D’après le P. de Caussade, on peut comparer l’activité que nous déployons dans ces états d’oraison à celle qui se trahit chez une âme passionnée lorsqu’elle se repose dans la vue et la jouissance de l’objet de sa passion : « Il faut savoir, dit-il, que l’esprit et le cœur ne se reposent pas à la manière du corps, mais plutôt en continuant leur action d’une manière plus simple, plus douce et qui charme notre âme. Ainsi, quand un avare laisse reposer son esprit et son cœur, c’est-à-dire ses pensées et ses affections dans ses richesses, comme l’ambitieux dans les objets qu’il ambitionne, et chacun dans ce qu’il aime, ni les uns ni les autres ne laissent pas pour cela d’agir : ils ne sont nullement oisifs, mais, au contraire, fort criminellement occupés. Or, si la corruption de la nature peut opérer ce long et criminel repos en des créatures dont on se sera fait de vaines idoles, faut-il s’étonner que l’habitude, qui est une seconde nature, et la grâce, encore plus forte, puissent opérer le saint repos d’esprit et de cœur que les bonnes âmes trouvent en pensant à Dieu, leur véritable centre, en goûtant Dieu, leur unique trésor ? » Instruction sur les états d’oraison, Perpignan, 1741 ; Paris, 1892, 1895, part. II", dial. prélim.

6° Serait-ce une témérité présomptueuse que de désirer la grâce de la contemplation acquise et de la solliciter de Dieu ? Non certes : « On n’est ni téméraire, ni présomptueux, dit Gerson, parce qu’on désire un genre d’oraison qui doit nous faire aimer Dieu de tout notre cœur. Les ecclésiastiques, les religieux, tous ceux, en un mot, qui se sont consacrés à Dieu, ont même le devoir de s’adonner à la contemplation. » De monte contempl., c. xxviii. « Lorsqu’une âme, dit à son tour Alvarez de Paz, s’est corrigée de ses défauts et qu’elle a triomphé de ses inclinations désordonnées ; lorsque de plus elle s’est longtemps exercée à méditer, elle peut et doit ambitionner de monter plus haut, s’essayer à la contemplation et renouveler avec humilité ses tentatives. .. Ayons à cœur de ne pas demeurer toujours des enfants ; devenons des hommes par la pratique généreuse de la mortification et acquérons ainsi le droit de tendre à une oraison plus élevée. » De inquisilione pacis, 1. V, part. II, c. xiii.

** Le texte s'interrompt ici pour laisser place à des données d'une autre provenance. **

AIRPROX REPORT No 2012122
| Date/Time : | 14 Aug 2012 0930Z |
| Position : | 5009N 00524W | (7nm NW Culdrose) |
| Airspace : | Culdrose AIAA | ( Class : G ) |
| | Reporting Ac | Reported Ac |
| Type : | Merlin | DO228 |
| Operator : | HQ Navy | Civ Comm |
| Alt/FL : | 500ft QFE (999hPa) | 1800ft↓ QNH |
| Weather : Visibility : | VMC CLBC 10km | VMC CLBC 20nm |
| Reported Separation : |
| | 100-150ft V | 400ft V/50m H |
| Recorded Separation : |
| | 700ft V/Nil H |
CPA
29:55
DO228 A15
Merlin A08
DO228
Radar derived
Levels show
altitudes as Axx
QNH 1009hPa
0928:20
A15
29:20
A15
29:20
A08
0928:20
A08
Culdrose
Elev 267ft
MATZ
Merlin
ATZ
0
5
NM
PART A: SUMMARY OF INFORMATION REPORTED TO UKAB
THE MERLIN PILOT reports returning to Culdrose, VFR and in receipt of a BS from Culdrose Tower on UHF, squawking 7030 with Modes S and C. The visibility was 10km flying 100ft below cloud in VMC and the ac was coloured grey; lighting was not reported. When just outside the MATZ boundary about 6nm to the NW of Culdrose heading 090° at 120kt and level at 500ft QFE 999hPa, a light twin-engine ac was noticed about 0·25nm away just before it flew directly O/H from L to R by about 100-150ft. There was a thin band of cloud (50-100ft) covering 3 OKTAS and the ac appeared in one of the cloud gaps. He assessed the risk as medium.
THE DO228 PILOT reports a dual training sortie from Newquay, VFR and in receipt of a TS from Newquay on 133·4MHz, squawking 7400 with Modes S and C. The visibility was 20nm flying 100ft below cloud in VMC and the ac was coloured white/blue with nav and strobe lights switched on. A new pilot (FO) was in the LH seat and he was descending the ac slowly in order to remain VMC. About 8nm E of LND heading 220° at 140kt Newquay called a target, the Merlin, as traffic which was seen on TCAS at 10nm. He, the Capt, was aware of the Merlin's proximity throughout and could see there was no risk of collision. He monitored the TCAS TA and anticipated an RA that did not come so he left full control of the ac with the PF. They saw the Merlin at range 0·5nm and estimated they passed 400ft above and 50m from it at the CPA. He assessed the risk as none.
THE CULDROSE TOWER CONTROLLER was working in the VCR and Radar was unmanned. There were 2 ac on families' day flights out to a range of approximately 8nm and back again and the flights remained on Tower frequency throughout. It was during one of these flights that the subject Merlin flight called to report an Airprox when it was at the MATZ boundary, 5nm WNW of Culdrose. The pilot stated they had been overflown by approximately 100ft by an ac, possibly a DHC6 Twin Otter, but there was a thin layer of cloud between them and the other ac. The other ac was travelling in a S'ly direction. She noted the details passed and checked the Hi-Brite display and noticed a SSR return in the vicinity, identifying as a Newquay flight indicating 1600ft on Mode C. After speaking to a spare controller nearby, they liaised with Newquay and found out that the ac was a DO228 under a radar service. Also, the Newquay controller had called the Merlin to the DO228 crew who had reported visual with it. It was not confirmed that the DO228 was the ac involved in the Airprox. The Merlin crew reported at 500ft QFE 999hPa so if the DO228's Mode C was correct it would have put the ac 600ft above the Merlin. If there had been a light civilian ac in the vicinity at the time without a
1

Les âmes les mieux préparées à la contemplation hésitent souvent à s’engager dans cette voie nouvelle : elles répugnent à s’écarter des sentiers battus. C’est au confesseur qu’il appartient de dissiper leurs scrupules et de stimuler leurs lenteurs. Mais c’est d’un confesseur prudent et instruit que nous réclamons ici l’intervention. Un confesseur qui professe pour ces élats spéciaux d’oraison un scepticisme railleur, ou se tient à leur égard dans une ignorance systématique, serait un guide plus nuisible qu’utile.

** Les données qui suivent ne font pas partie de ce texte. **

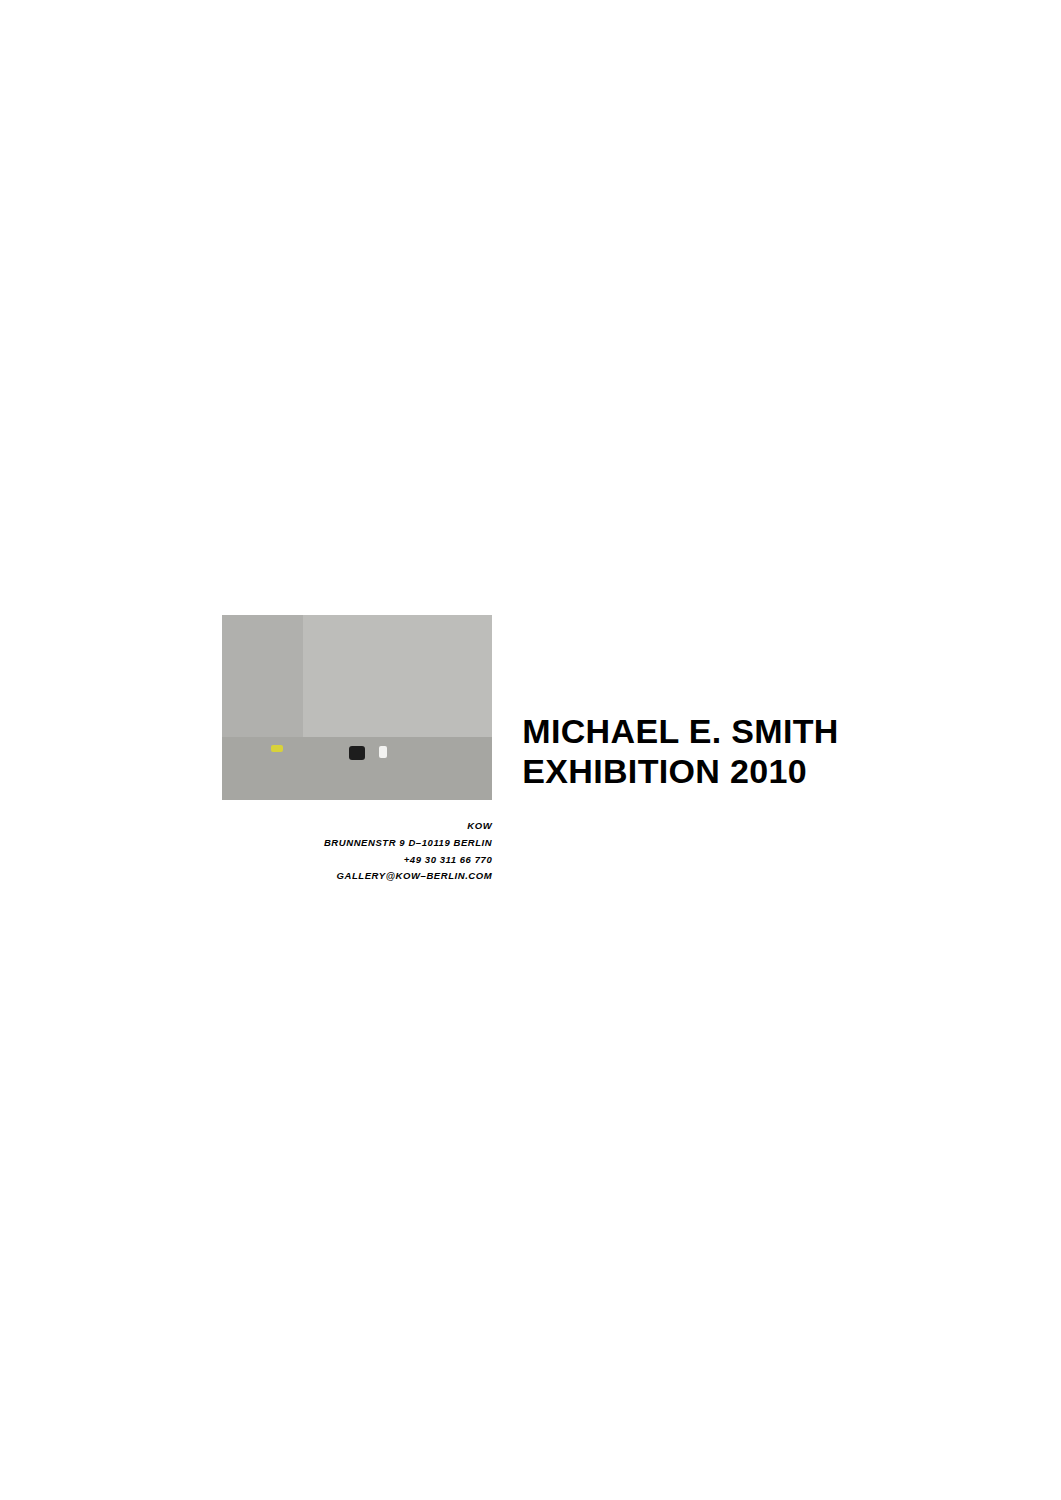KOW
Brunnenstr 9 D–10119 Berlin
+49 30 311 66 770
gallery@kow–berlin.com
Michael E. Smith
Exhibition 2010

7° A quel signe un confesseur reconnaîtra-t-il qu’une âme est mûre pour la contemplation acquise ? D’abord, à une quasi-impossibilité pour cette âme de faire orai son selon les procédés qui jusqu’à ce jour lui avaient été familiers. Ainsi, lorsqu’une personne de bonne volonté, et qui aime l’oraison, ne réussit plus, en dépit de tous ses efforts, ni à méditer, ni à multiplier les affections ; lorsque cette impossibilité n’est pas le résultat d’une épreuve passagère, d’une sécheresse momentanée, mais un état permanent et qui dure depuis un temps notable, il y a toute présomption pour juger que le moment est venu de passer à l’oraison de simple regard. S’opiniâtrer à demeurer dans les degrés inférieurs d’oraison serait aller contre la volonté formelle de Dieu ; à tout le moins serait-ce perdre son temps.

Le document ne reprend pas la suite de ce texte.